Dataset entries
------------------------------------------------------------------------

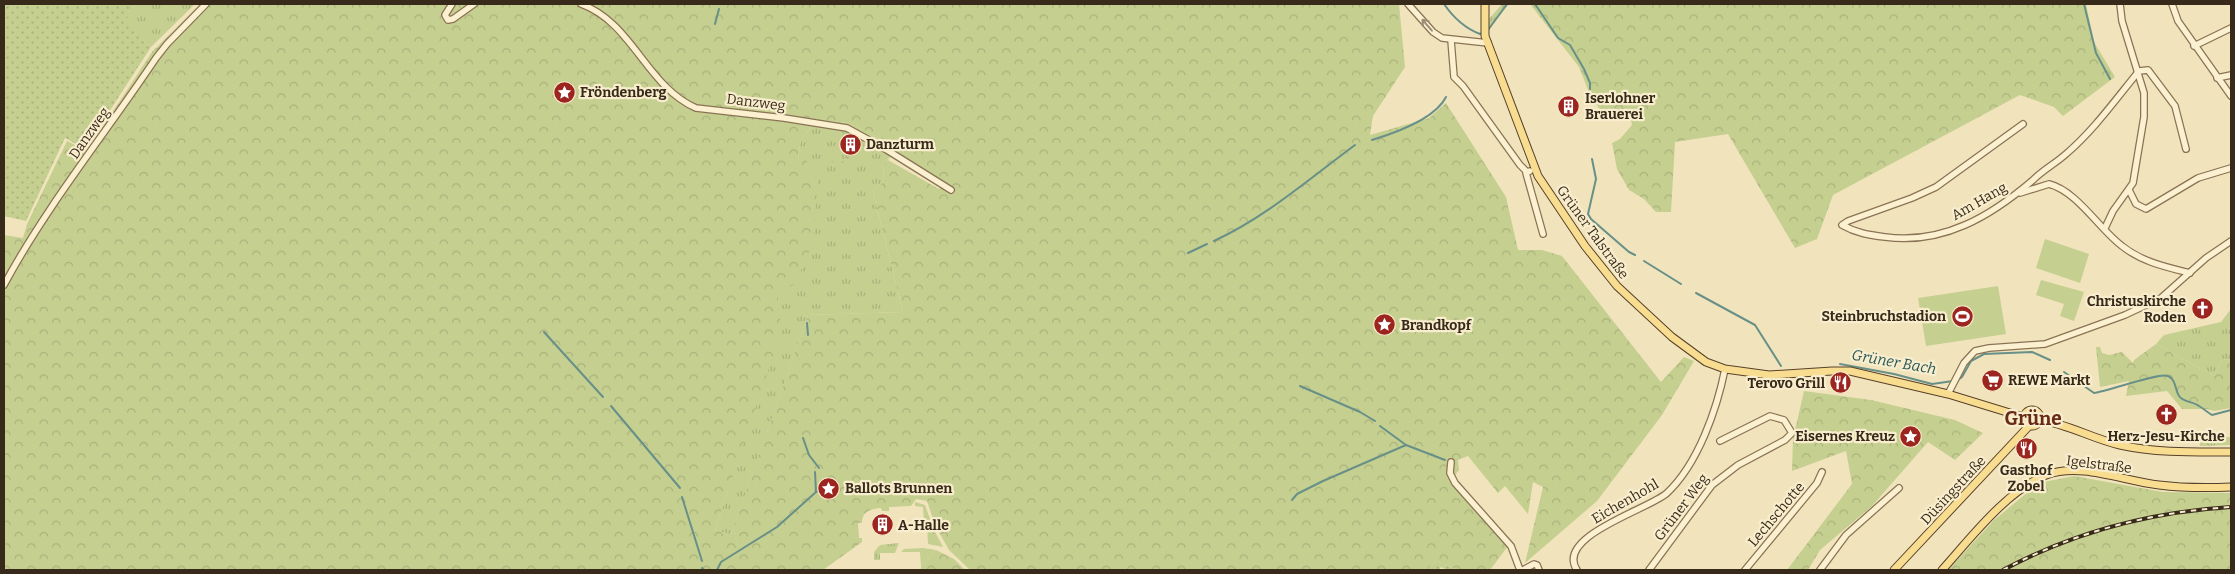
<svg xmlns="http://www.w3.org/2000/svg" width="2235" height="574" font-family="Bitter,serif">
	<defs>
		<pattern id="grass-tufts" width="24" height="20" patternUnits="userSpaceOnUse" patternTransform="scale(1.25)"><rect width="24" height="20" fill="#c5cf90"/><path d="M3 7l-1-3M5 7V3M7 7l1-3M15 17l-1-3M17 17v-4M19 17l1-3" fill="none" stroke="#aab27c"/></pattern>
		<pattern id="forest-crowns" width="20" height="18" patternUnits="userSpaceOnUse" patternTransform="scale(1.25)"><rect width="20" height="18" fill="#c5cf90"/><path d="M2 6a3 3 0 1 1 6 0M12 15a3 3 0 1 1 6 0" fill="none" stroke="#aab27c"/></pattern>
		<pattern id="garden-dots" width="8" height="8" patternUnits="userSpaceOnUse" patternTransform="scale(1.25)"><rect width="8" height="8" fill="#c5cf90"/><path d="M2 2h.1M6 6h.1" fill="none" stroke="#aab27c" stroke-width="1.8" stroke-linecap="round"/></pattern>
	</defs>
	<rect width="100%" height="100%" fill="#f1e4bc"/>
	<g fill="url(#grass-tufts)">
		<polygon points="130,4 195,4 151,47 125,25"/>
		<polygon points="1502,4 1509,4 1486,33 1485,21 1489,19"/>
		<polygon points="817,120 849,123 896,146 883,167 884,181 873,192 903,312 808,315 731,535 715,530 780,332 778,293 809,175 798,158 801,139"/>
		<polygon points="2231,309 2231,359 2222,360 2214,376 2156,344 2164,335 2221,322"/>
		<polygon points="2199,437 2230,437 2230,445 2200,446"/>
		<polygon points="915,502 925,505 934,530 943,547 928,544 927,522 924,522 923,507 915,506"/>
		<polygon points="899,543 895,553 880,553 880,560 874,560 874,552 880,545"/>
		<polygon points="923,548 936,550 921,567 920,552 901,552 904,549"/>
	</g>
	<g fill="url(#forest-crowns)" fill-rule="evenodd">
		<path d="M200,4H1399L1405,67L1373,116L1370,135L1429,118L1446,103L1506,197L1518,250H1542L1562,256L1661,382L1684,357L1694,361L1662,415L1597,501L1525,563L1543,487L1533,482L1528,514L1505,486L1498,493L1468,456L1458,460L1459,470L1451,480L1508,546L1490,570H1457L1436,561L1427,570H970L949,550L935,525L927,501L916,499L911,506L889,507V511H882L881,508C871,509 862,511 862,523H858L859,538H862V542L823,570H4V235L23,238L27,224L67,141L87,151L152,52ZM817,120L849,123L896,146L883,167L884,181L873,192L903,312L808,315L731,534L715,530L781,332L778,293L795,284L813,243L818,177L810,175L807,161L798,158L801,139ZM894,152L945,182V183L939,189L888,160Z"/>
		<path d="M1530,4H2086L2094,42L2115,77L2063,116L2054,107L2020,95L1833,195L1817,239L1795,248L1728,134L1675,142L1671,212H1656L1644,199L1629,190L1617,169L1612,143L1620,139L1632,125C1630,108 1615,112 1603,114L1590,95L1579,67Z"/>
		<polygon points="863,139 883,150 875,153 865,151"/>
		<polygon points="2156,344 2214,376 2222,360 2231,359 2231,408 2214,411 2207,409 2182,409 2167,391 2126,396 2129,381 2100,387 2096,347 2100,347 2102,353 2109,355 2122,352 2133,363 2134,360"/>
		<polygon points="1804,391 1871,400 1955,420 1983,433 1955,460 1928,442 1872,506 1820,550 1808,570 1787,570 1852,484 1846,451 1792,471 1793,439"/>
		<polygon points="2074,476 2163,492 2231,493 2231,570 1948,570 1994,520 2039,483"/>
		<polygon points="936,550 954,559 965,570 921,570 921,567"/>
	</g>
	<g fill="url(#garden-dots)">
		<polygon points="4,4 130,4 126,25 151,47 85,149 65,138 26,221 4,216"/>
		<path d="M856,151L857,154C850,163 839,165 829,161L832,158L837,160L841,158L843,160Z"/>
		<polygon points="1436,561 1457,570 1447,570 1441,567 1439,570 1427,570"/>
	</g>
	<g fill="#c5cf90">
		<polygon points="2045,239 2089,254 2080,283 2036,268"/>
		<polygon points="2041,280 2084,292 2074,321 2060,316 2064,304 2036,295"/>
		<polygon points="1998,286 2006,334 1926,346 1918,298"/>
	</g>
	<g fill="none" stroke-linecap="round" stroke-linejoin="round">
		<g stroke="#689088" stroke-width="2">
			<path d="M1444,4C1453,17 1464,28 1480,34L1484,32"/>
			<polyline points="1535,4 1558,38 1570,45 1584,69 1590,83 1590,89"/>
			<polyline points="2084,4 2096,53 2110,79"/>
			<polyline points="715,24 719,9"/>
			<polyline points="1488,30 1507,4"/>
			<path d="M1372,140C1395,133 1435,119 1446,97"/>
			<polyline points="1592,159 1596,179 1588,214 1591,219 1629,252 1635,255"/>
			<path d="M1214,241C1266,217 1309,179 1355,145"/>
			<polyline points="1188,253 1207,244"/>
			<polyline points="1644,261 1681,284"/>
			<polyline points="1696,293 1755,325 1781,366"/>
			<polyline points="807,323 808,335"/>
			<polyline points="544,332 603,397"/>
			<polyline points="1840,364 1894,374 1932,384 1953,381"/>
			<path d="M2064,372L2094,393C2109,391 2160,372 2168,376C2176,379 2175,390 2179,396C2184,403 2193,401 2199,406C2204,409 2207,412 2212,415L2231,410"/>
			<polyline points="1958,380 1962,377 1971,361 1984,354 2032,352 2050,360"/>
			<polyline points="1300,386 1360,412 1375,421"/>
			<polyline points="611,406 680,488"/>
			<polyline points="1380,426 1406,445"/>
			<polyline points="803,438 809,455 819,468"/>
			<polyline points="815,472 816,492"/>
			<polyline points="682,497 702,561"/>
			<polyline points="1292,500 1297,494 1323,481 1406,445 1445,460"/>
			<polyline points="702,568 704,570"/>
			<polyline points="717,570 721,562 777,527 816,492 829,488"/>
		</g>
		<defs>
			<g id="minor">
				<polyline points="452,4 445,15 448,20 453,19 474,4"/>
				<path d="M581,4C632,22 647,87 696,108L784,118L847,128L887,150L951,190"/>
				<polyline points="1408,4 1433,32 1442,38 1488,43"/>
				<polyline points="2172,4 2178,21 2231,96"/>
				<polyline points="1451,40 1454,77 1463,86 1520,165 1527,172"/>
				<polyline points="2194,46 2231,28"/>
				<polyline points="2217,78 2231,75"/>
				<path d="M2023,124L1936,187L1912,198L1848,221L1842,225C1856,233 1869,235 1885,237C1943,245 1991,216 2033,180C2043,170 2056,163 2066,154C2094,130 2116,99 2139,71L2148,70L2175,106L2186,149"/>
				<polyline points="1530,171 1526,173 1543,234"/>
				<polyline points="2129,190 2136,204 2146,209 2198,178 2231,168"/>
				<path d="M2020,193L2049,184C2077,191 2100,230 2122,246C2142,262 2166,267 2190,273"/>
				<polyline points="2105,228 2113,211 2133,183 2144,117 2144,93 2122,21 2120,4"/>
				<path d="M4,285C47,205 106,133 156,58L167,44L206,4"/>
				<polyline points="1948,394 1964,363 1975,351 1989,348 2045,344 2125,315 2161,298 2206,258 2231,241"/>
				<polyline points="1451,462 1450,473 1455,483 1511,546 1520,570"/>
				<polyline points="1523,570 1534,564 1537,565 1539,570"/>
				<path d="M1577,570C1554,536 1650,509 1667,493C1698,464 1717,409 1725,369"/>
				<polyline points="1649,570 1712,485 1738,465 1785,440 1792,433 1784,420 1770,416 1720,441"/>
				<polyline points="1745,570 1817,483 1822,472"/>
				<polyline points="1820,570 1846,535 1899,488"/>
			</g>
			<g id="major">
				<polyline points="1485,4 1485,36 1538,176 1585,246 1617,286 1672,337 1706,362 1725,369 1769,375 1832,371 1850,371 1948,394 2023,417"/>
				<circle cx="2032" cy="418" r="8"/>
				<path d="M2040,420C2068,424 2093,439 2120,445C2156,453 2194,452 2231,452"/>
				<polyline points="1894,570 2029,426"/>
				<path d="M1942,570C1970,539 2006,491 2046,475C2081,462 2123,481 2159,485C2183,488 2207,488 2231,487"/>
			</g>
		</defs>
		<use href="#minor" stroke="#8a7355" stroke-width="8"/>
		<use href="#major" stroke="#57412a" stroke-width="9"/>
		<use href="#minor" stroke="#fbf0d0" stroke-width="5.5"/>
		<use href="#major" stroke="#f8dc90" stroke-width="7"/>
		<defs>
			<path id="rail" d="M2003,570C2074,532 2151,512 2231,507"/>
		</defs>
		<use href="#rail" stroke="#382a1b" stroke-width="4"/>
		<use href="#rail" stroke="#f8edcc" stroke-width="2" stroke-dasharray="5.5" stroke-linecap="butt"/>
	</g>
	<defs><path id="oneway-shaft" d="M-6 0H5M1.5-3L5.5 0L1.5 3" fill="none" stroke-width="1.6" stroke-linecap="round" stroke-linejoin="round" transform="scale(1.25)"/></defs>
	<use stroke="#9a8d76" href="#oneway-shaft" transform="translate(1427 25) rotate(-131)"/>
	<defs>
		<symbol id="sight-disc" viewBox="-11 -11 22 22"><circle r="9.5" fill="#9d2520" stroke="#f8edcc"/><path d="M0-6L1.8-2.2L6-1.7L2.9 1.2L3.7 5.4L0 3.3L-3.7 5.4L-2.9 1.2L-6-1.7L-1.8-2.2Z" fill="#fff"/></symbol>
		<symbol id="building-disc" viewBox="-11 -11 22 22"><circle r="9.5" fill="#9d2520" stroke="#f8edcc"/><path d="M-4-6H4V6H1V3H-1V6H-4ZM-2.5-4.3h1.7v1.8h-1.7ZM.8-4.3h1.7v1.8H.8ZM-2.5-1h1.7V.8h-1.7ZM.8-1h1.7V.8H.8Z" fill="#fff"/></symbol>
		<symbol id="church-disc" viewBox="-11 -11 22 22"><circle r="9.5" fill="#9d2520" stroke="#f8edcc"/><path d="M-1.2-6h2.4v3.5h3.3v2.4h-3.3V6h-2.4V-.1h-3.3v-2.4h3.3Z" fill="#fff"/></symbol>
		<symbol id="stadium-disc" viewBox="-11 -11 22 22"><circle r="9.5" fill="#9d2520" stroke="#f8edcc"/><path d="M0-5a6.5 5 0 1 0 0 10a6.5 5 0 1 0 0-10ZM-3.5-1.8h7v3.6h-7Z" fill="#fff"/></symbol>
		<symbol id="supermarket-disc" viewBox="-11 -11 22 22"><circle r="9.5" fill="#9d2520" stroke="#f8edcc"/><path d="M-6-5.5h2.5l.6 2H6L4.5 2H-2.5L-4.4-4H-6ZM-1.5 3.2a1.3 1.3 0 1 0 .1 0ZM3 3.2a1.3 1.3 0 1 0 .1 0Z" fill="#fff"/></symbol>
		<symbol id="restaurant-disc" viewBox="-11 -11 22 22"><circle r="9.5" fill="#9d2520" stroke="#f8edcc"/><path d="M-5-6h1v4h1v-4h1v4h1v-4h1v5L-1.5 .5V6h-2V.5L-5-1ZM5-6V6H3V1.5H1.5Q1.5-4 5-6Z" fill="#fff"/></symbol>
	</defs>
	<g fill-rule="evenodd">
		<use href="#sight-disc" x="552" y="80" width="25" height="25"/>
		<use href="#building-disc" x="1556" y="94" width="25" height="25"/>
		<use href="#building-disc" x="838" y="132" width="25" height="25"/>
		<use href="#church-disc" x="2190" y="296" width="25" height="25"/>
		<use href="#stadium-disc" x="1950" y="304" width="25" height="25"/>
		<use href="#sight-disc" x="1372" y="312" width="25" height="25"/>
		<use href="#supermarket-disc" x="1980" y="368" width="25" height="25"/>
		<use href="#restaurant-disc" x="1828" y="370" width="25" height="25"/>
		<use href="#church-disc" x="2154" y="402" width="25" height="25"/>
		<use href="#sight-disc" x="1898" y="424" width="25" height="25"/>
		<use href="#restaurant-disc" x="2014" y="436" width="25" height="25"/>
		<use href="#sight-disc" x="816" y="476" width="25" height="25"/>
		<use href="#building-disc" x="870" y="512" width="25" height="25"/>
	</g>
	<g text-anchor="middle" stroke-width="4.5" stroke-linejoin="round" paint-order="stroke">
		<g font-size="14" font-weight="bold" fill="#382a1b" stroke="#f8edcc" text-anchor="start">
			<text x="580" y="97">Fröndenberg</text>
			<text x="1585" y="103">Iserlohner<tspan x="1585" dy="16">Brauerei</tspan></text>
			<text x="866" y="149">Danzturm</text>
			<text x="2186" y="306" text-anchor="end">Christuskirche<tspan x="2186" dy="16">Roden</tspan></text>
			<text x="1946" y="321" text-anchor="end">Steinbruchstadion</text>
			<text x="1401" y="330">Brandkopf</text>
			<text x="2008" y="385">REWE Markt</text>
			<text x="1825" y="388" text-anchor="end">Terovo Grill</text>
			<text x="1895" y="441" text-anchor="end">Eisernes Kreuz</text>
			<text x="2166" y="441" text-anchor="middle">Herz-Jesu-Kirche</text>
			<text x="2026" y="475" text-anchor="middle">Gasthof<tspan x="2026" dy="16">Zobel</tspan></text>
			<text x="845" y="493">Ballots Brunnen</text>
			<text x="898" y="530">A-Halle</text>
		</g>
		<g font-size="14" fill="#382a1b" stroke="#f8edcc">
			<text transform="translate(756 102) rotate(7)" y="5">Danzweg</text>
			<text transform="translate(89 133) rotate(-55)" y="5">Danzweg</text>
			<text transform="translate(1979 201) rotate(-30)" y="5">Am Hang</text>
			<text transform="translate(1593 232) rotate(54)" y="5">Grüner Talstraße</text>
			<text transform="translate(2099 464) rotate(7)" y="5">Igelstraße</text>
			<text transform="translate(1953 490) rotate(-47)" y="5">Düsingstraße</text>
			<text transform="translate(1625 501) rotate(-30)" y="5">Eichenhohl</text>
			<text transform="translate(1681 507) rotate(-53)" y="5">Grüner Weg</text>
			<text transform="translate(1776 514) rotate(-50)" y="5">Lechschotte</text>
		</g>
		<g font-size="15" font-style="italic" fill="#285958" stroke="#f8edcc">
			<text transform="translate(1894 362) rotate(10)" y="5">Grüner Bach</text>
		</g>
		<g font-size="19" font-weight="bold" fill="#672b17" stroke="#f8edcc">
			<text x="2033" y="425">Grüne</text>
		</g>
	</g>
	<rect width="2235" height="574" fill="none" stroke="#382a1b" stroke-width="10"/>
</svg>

------------------------------------------------------------------------

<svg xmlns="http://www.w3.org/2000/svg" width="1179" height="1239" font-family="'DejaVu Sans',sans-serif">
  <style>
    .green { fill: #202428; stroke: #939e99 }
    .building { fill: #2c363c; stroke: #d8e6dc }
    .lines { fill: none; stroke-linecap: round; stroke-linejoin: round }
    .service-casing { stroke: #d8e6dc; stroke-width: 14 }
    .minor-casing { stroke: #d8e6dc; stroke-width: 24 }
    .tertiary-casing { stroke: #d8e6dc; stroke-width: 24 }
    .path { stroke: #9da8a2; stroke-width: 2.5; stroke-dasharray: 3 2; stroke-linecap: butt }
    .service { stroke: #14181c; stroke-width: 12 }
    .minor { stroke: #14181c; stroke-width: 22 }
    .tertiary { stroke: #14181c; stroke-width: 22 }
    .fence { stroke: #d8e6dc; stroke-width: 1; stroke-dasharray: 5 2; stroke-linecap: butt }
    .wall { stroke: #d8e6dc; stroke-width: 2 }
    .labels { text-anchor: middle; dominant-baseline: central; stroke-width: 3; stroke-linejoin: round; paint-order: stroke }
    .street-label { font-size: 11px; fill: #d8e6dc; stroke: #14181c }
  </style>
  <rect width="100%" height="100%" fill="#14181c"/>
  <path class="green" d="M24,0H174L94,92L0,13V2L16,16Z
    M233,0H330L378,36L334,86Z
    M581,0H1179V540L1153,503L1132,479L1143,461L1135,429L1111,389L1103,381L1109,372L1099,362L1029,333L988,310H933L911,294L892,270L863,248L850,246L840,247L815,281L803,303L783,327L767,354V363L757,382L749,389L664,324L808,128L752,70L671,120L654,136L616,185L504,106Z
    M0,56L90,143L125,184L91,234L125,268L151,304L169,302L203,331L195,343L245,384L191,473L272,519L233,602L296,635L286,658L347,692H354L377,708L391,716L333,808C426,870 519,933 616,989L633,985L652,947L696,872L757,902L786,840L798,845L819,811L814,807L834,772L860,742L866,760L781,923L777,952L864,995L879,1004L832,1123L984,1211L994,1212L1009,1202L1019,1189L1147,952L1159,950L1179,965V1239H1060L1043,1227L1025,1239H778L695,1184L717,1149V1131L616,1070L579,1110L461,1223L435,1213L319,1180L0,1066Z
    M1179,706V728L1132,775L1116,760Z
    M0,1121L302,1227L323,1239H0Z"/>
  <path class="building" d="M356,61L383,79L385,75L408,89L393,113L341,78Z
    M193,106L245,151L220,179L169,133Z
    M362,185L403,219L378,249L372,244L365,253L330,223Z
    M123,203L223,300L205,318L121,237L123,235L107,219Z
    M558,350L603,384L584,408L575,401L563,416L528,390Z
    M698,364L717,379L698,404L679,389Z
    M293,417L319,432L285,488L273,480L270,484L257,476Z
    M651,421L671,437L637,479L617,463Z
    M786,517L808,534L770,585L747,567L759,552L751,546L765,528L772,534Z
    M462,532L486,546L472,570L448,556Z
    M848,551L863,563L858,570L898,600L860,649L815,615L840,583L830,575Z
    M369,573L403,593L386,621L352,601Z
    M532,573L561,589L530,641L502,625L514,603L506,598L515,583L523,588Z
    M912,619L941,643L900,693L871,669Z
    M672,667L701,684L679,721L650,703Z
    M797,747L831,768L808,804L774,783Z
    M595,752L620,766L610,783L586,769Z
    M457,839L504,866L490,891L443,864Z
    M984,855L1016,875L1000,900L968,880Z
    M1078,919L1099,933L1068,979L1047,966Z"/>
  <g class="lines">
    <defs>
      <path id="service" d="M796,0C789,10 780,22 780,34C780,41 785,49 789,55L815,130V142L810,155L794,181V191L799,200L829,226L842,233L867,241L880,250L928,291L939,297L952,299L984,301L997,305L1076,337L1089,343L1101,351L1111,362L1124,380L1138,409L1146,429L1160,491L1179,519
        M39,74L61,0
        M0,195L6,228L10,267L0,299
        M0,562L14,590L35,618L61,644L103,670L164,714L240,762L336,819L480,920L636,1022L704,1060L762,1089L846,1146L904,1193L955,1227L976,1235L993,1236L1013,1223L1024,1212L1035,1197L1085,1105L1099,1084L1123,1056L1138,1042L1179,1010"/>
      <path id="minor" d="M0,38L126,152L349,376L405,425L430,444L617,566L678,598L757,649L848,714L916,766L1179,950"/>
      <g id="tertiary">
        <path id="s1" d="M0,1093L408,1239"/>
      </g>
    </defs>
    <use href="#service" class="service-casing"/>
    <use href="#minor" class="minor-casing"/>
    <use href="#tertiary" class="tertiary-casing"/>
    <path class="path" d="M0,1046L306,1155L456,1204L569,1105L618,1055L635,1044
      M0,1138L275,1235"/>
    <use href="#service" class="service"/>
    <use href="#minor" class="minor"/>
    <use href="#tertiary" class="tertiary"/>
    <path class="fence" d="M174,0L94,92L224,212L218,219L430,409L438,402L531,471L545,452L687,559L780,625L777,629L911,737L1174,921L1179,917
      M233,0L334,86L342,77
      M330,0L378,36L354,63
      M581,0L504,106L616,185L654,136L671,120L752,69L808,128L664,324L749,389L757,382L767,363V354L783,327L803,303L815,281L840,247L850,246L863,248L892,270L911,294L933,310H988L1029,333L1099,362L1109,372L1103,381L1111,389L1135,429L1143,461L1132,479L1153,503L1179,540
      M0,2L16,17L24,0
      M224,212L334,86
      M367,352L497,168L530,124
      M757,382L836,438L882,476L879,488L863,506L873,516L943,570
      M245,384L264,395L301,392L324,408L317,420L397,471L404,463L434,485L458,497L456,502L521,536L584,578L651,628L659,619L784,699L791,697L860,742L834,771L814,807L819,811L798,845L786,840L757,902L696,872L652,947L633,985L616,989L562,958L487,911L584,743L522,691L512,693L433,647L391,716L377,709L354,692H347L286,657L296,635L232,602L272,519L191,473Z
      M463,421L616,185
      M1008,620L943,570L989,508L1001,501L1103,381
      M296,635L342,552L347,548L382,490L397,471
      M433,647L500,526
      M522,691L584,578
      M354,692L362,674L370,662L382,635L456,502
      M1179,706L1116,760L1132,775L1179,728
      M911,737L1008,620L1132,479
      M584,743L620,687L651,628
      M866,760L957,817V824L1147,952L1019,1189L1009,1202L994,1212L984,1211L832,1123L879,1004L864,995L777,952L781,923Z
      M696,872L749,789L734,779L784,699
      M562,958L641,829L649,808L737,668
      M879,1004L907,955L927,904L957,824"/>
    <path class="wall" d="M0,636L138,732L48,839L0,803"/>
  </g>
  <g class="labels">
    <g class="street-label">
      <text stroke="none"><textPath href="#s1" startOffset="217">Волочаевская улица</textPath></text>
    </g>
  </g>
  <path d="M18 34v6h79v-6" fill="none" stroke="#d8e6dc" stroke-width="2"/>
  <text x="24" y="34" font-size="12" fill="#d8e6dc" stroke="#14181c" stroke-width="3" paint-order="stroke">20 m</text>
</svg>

------------------------------------------------------------------------

• Work instructions
Copy out only the lines of the records above from the one with "#2c363c; stroke: #d8e6dc" through the one with "M233,0H330L378,36L334,86Z", exactly as they stand, both included.

• Response for this exercise
    .building { fill: #2c363c; stroke: #d8e6dc }
    .lines { fill: none; stroke-linecap: round; stroke-linejoin: round }
    .service-casing { stroke: #d8e6dc; stroke-width: 14 }
    .minor-casing { stroke: #d8e6dc; stroke-width: 24 }
    .tertiary-casing { stroke: #d8e6dc; stroke-width: 24 }
    .path { stroke: #9da8a2; stroke-width: 2.5; stroke-dasharray: 3 2; stroke-linecap: butt }
    .service { stroke: #14181c; stroke-width: 12 }
    .minor { stroke: #14181c; stroke-width: 22 }
    .tertiary { stroke: #14181c; stroke-width: 22 }
    .fence { stroke: #d8e6dc; stroke-width: 1; stroke-dasharray: 5 2; stroke-linecap: butt }
    .wall { stroke: #d8e6dc; stroke-width: 2 }
    .labels { text-anchor: middle; dominant-baseline: central; stroke-width: 3; stroke-linejoin: round; paint-order: stroke }
    .street-label { font-size: 11px; fill: #d8e6dc; stroke: #14181c }
  </style>
  <rect width="100%" height="100%" fill="#14181c"/>
  <path class="green" d="M24,0H174L94,92L0,13V2L16,16Z
    M233,0H330L378,36L334,86Z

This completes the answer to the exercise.